_Exercise prompt_.
The Bi-SKARS abstract below describes two synthetic modules. List every component it gives for either module, and say which module each belongs to.

_Supplied passage_.
=-=-=-=-=

N. MIRA¹, S. PELET<sup>1

1</sup>Quantitative Signaling Group, Department of Fundamental Microbiology, University of Lausanne, UNIL-Sorge District, Biophore Building CH-1015 Lausanne, Switzerland

Studies of signaling pathways have focused on the quantification of global changes of MAPK activity. However, localized activity of MAPK may play a crucial role in many signal transduction cascades. For instance, in the yeast mating process, Fus3 MAPK and other signaling components are enriched at the tip of the mating projection. To quantify this local activity, we sought to develop a Bimolecular Synthetic Kinase Activity Relocation Sensor (Bi-SKARS), which consists of two synthetic modules: the docking module includes a MAPK docking site, a phosphorylatable sequence and a membrane targeting sequence, while the translocating module bears a phospho-binding domain as well as a fluorescent protein to track its sub-cellular location. The MAPK binds to the docking site upon pheromone stimulation and phosphorylates the Ser/Thr-containing motif. The recruitment of the translocating module via the phospho-Ser/Thr binding domain results in a change in fluorescence distribution.
Using this sensor, we observed a robust membrane enrichment of the sensor at the plasma membrane 4 min after stimulation of cells with pheromone. The specificity of the system to Fus3 MAPK was confirmed by the absence of recruitment with a non-docking version of the biosensor. Our next experiment will be to study the dynamic response of the biosensor using a fus3-as allele, which can be inhibited by an ATP analog. We will also verify the specificity of interaction between the two modules using a non-phosphorylatable and a phosphomimetic Bi-SKARS. The quantification of MAPK local activity will allow us to gain new insights into the conversion of Fus3 MAPK activation from an isotropic response to a polarized signal at the shmoo tip and its contribution to the establishment of a stable polarity site.

=-=-=-=-=

_Information_.

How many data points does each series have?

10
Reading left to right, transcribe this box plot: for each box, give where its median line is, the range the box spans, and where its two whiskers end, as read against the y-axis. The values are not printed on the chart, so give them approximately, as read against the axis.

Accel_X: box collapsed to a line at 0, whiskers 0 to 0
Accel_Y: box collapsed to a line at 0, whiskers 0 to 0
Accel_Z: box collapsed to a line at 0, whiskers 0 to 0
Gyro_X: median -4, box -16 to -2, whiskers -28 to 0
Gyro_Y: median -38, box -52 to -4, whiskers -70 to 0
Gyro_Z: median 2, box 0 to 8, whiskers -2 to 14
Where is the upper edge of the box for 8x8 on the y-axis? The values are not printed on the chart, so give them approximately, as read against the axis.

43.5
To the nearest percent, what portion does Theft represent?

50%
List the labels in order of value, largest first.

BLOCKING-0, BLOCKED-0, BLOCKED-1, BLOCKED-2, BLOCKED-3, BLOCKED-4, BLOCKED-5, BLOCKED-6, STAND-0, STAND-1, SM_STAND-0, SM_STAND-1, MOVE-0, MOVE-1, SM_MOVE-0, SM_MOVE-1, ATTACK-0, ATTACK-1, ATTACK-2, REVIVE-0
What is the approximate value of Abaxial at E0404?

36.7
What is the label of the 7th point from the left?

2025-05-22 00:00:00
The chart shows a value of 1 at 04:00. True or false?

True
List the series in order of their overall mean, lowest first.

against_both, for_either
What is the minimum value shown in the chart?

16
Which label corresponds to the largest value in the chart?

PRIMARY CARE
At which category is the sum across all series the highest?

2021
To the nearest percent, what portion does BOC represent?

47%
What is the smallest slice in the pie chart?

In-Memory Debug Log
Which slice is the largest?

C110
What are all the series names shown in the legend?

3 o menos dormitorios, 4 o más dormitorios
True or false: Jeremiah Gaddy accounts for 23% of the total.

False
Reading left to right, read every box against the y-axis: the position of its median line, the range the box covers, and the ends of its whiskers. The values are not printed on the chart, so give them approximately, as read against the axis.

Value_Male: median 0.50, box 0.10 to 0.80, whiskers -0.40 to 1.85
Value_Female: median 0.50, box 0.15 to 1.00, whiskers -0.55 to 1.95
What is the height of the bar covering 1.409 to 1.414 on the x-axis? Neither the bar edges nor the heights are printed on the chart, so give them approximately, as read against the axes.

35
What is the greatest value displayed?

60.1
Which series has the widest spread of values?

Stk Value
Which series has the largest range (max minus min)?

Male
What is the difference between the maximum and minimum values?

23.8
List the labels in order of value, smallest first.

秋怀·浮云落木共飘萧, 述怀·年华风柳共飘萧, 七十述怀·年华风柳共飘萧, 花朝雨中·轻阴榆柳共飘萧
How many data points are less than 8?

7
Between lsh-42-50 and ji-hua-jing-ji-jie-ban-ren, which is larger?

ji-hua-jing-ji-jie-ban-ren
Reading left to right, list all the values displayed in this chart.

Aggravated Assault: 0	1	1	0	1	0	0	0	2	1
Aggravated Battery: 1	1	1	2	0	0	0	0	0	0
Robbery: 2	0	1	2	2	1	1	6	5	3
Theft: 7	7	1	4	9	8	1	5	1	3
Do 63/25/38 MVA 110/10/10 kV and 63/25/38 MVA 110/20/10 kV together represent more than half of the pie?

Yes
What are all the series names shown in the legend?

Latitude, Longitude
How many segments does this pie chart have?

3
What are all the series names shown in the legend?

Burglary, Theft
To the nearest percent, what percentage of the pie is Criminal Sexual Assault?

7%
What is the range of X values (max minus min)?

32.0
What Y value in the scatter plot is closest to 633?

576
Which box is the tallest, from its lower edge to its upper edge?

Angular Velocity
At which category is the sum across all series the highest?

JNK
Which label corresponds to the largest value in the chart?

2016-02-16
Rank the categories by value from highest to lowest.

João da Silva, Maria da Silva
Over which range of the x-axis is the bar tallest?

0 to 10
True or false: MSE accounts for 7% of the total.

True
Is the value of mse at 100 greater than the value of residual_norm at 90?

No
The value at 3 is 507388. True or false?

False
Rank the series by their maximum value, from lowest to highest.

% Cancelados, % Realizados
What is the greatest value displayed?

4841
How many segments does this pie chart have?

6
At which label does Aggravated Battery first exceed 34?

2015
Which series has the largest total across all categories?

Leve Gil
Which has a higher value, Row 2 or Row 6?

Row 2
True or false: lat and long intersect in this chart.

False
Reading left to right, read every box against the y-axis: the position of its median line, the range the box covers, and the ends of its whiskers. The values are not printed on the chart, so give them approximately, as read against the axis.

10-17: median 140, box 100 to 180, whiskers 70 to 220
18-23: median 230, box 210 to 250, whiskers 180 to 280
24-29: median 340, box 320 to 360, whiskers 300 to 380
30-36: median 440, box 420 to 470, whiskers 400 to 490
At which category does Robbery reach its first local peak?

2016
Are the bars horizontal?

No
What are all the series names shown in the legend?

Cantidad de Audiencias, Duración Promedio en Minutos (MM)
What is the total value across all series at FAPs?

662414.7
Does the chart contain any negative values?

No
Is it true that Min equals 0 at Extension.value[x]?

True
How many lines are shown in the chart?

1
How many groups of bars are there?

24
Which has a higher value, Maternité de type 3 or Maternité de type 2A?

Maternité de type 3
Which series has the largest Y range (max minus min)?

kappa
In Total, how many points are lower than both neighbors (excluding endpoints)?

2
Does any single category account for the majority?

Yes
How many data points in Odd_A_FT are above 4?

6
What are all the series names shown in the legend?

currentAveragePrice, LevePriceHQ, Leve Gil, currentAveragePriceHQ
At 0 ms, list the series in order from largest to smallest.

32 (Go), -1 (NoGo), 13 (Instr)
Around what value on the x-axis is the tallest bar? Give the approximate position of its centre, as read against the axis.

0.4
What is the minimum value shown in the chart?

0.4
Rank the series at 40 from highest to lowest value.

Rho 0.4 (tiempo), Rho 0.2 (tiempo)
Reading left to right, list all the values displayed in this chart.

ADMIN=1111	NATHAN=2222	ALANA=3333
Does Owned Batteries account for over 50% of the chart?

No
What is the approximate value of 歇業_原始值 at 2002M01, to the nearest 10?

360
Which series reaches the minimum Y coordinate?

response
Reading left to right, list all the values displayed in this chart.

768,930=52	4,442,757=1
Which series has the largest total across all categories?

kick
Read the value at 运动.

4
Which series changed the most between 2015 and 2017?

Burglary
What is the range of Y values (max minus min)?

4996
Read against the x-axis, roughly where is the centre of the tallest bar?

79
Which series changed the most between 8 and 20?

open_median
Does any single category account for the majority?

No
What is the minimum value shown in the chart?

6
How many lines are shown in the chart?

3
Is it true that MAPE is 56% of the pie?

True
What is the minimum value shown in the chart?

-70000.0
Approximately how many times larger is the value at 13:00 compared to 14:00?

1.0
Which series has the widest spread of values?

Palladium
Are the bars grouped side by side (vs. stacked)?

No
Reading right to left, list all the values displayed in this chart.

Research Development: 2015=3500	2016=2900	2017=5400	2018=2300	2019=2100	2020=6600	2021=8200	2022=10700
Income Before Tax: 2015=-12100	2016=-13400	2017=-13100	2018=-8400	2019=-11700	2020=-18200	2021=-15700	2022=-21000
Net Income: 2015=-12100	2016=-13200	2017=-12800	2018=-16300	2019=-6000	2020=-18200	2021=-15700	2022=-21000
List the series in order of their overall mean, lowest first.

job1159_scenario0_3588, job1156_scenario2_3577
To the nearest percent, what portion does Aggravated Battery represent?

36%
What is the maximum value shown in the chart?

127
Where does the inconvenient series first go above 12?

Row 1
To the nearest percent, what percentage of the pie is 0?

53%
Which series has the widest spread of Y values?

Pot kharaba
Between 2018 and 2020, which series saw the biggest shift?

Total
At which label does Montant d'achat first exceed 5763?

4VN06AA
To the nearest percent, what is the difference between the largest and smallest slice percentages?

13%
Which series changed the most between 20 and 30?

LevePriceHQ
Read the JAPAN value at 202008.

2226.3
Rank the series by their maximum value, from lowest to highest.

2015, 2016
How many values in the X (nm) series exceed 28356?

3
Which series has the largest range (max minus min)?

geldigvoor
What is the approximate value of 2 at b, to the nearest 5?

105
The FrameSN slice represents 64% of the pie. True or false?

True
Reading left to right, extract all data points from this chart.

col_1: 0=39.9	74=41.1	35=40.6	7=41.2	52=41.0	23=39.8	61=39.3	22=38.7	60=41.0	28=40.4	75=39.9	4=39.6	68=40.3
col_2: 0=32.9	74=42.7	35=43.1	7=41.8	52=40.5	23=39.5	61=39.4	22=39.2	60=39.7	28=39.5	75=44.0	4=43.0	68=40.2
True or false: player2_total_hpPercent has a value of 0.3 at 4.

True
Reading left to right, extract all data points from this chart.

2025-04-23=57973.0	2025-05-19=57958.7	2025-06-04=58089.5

=-=-=-=-=

_Exercise solution_.
Docking module:
- a MAPK docking site
- a phosphorylatable sequence
- a membrane targeting sequence

Translocating module:
- a phospho-binding domain
- a fluorescent protein